Scotland’s economy shrank in the final quarter of 2017, adding to concerns about the future of the country’s economy if it were to vote for independence should a second referendum be granted.
According to figures released on Wednesday, the Scottish economy contracted by 0.2% in the final quarter of 2016, compared to a small expansion in Q3 of 0.1%. These figures reflected onshore GDP, which does not take into account the country’s offshore oil and gas industries.
By contrast, the entirety of the United Kingdom actually grew by 0.7% over the fourth quarter, shaking off initial fears about the economic impact of the Brexit vote last summer.
“In the fourth quarter of 2016 the Scottish Economy contracted by 0.2% compared to the third quarter of 2016,” a National Statistics publication for Scotland said. “Over the same period UK GDP grew by 0.7%. In Scotland contractions in the construction and production industries were not tempered by the services industry, which remained flat.”
The chart below illustrates the contraction in stark terms:
Scottish National Party officials were quick to blame the poor GDP numbers on the impact of the Brexit vote, with Finance Secretary Derek Mackay saying: “What is now quite clear is the economic reality of the Brexit vote. We have already seen significantly lower consumer confidence in Scotland since the vote last summer. Now we see that feeding through into our growth figures, and all of this is before the UK actually leaves the EU.”

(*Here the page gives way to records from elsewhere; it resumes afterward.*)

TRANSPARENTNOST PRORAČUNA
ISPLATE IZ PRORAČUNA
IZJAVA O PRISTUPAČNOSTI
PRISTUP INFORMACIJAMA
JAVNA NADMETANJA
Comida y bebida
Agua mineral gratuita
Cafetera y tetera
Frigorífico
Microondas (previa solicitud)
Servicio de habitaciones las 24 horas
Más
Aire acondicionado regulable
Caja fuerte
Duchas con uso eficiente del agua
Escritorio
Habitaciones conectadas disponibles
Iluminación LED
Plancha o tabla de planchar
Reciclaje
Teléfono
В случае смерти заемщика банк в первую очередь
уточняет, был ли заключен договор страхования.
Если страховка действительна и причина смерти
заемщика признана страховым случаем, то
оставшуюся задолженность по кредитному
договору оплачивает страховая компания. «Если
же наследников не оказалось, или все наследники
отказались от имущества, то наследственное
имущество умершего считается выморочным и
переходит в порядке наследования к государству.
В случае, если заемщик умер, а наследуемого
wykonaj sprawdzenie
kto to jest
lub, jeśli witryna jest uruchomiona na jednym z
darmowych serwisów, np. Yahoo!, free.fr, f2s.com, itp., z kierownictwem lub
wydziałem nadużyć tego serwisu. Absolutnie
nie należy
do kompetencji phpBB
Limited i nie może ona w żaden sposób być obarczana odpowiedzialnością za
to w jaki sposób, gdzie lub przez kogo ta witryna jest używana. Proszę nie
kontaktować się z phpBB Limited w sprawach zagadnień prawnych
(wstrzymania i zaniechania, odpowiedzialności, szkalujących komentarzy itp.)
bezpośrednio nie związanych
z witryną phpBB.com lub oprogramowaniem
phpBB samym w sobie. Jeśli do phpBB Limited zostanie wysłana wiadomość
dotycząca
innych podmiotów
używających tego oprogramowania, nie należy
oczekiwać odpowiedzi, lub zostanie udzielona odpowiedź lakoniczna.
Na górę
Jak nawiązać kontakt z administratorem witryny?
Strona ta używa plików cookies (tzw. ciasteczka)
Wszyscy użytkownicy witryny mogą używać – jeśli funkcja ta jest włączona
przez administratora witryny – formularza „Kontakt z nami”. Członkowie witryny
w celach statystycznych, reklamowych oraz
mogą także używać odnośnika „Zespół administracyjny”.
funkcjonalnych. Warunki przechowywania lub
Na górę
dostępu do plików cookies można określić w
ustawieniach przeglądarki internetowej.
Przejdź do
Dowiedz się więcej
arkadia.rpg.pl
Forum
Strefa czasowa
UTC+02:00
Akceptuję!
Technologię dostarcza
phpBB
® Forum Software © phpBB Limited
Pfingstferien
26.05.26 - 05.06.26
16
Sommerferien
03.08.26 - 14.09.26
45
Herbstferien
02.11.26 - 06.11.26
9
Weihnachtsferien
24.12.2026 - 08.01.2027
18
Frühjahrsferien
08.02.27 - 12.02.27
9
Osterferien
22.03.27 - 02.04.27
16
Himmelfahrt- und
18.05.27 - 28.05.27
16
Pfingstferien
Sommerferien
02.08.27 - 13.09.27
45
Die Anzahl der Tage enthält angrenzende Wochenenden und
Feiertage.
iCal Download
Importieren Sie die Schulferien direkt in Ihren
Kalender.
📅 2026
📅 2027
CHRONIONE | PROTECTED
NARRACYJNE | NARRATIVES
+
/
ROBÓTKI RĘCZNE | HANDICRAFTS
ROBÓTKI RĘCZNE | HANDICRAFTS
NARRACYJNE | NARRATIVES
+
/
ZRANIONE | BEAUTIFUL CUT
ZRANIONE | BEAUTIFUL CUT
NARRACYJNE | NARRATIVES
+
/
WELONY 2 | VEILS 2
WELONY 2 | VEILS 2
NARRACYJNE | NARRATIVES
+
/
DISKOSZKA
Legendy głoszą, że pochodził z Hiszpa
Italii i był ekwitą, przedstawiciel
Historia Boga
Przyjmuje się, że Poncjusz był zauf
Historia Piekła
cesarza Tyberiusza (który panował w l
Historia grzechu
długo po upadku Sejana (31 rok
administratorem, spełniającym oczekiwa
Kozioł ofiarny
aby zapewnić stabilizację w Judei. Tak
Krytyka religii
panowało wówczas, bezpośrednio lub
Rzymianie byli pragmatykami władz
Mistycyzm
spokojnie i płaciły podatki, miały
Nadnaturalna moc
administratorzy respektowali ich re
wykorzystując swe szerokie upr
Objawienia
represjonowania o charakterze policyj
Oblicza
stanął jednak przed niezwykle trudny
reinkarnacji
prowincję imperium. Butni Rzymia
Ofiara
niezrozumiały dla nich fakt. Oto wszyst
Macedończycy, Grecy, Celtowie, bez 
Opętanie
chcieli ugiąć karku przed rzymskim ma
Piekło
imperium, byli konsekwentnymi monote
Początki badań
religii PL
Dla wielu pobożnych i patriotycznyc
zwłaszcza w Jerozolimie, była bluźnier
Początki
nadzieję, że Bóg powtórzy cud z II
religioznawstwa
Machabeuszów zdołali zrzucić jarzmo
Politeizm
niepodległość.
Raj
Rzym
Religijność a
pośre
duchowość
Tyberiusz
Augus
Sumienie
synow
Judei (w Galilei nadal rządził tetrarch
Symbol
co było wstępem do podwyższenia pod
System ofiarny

However, given that the economy in the UK as a whole grew strongly over the same period that Scotland contracted, it seems unlikely that this is entirely the case.
Last week, Scotland’s parliament
voted in favour of holding a second referendum on independence from the United Kingdom by 69 votes to 59, following repeated calls from First Minister Nicola Sturgeon to do so, but the economic issues surrounding independence could be a major stumbling point for the country.
Scotland’s economy relies heavily on revenues from its North Sea oil and gas activities for prosperity, but since 2014, as the price of oil dropped from more than $US100 per barrel ito around $US50 now, that sector has suffered. As a result, more importance is now being put on Scotland’s onshore economy to take on some of the burden from the fuel industry.
The latest figures suggest that this is not yet happening, and that could be very bad news for Scotland.